A importância regional do Camboja decorre menos de seu tamanho do que de sua posição na bacia do baixo Mekong, entre os mercados tailandês e vietnamita. O país entrou na ASEAN em 1999 e na Organização Mundial do Comércio em 2004, além de cooperar com Laos, Tailândia e Vietnã por meio da Comissão do Rio Mekong, o que torna a gestão transfronteiriça da água inseparável das políticas de alimentos, energia e meio ambiente. Novas conexões rodoviárias, ferroviárias, portuárias e industriais estão inserindo Phnom Penh e Sihanoukville mais profundamente nas redes de produção asiáticas, enquanto o emprego continua exposto à demanda dos Estados Unidos, da China, da Europa e da ASEAN. A oportunidade de desenvolvimento é passar da montagem intensiva em mão de obra e da exportação de commodities para manufatura de maior produtividade, agroprocessamento, logística e energia mais limpa.

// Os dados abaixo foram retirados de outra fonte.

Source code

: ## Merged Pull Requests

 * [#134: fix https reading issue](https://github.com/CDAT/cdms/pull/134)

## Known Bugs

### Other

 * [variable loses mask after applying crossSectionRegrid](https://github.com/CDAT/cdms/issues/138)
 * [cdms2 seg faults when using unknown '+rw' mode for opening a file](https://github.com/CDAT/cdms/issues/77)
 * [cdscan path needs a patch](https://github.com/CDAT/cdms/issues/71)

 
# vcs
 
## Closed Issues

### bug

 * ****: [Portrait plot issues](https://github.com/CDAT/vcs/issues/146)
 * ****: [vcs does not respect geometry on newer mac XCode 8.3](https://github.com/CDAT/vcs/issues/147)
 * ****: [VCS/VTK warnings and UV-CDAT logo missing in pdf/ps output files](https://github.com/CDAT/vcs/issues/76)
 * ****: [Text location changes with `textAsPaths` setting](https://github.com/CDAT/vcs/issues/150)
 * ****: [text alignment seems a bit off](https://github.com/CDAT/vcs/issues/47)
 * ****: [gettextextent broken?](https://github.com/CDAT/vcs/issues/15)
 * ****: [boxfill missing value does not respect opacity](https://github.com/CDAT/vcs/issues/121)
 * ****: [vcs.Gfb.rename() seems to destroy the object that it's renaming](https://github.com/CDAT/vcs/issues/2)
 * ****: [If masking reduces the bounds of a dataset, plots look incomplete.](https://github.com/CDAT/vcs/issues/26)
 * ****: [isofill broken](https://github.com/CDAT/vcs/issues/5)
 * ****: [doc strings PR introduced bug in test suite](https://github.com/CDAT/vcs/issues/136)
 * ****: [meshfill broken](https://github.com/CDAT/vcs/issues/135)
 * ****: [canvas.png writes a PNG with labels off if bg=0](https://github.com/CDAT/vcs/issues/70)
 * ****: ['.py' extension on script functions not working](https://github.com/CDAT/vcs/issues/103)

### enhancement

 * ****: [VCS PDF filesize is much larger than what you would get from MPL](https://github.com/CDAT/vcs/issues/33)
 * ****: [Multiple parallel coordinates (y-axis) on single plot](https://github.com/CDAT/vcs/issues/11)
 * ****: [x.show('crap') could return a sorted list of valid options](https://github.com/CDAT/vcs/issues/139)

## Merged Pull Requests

Entre as limitações estão lacunas de qualificação, emprego informal, riscos financeiros, déficits de infraestrutura rural, degradação dos ecossistemas e exposição crescente ao calor, à seca e às inundações. O peso regional do Camboja dependerá, portanto, de uma integração mais profunda acompanhada de maior produtividade, resiliência ambiental e instituições capazes de administrar mudanças econômicas rápidas.